Records for the task:
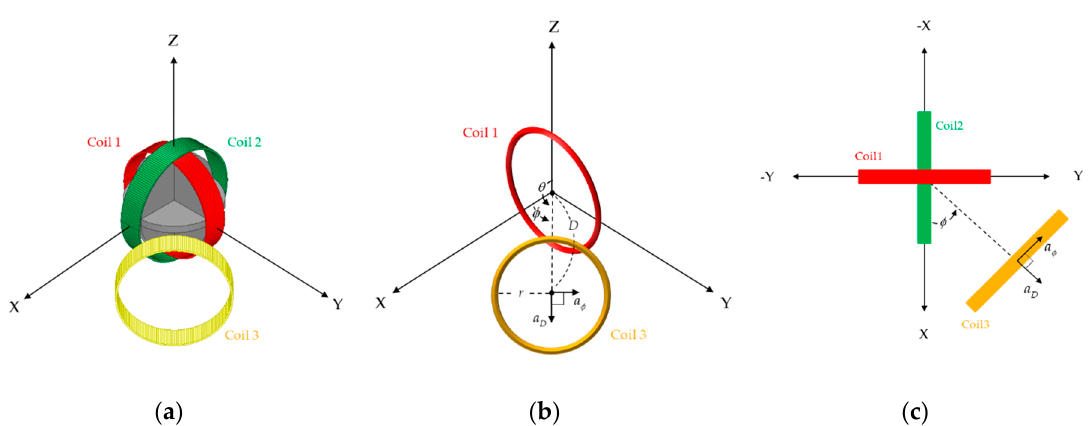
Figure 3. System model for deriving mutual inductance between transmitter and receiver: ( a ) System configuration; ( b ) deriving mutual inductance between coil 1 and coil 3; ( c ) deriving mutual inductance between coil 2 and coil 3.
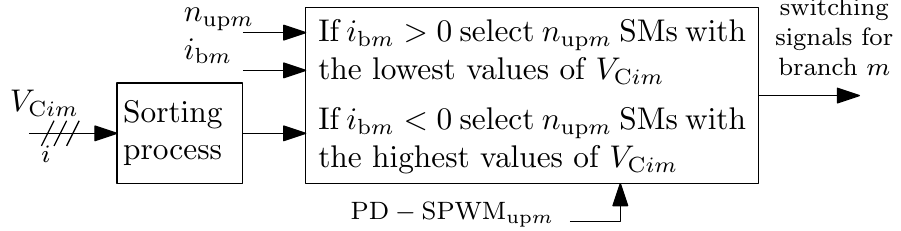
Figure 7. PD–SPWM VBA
==
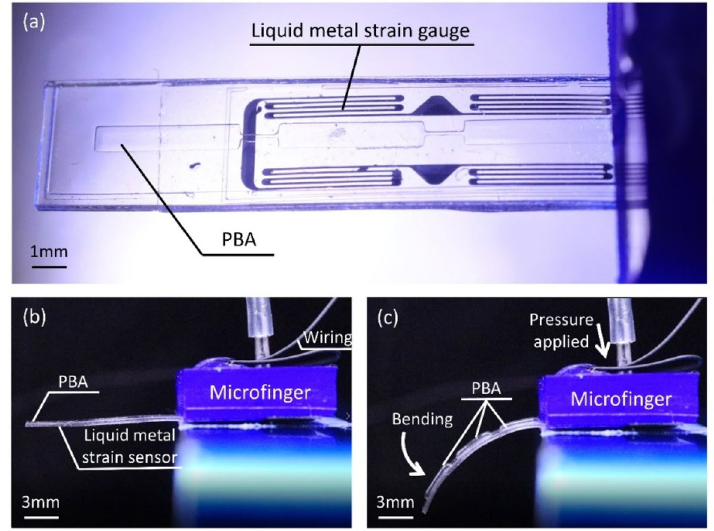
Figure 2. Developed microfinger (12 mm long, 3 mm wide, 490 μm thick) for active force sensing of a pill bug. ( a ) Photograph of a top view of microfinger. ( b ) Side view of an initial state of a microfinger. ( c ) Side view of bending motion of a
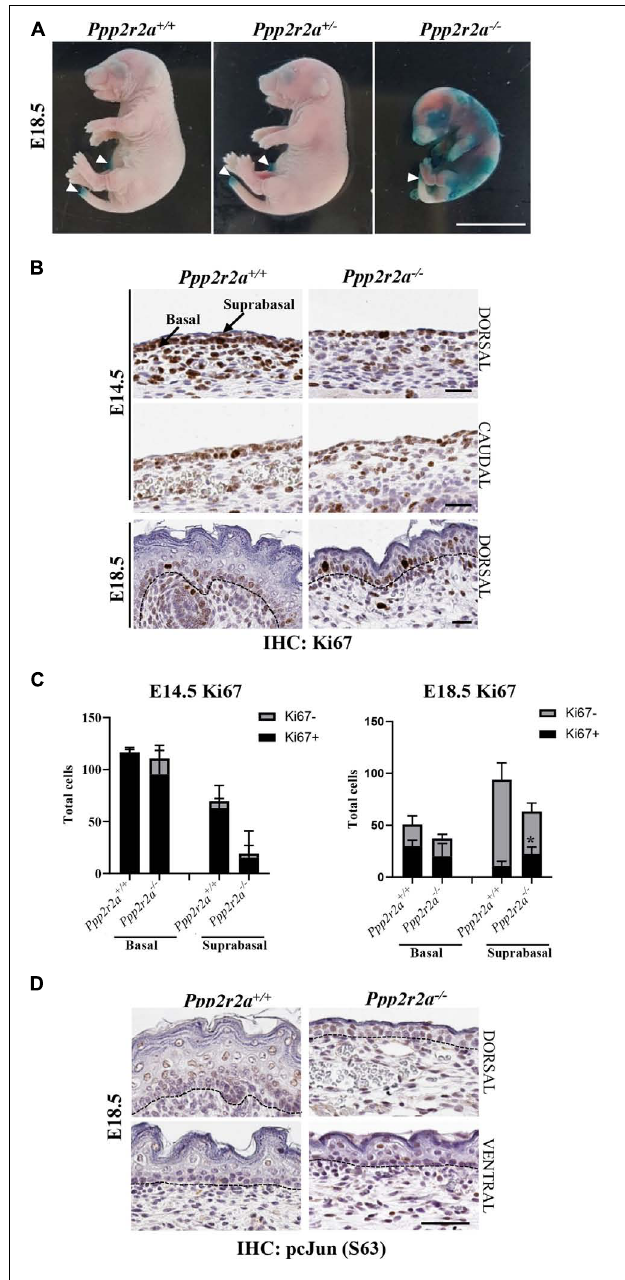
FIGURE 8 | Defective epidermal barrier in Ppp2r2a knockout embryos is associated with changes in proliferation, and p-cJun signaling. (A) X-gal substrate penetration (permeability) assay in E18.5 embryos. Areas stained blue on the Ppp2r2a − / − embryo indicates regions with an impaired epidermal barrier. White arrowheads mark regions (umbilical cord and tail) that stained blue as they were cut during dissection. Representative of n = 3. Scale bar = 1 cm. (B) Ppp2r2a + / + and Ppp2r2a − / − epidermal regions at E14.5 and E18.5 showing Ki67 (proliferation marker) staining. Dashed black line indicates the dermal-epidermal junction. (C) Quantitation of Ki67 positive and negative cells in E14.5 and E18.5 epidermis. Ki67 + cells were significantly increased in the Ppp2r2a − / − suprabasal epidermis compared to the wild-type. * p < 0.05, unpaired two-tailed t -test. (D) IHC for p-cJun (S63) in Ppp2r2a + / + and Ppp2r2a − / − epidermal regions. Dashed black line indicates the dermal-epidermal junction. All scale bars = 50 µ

Problem description:
Working from the entries above, reproduce exactly and only the lines beginning with the line that has "Figure 3. System" and ending with the line that has "Figure 7. PD–SPWM VBA"; omit all pictures.

Task result:
Figure 3. System model for deriving mutual inductance between transmitter and receiver: ( a ) System configuration; ( b ) deriving mutual inductance between coil 1 and coil 3; ( c ) deriving mutual inductance between coil 2 and coil 3.
Figure 7. PD–SPWM VBA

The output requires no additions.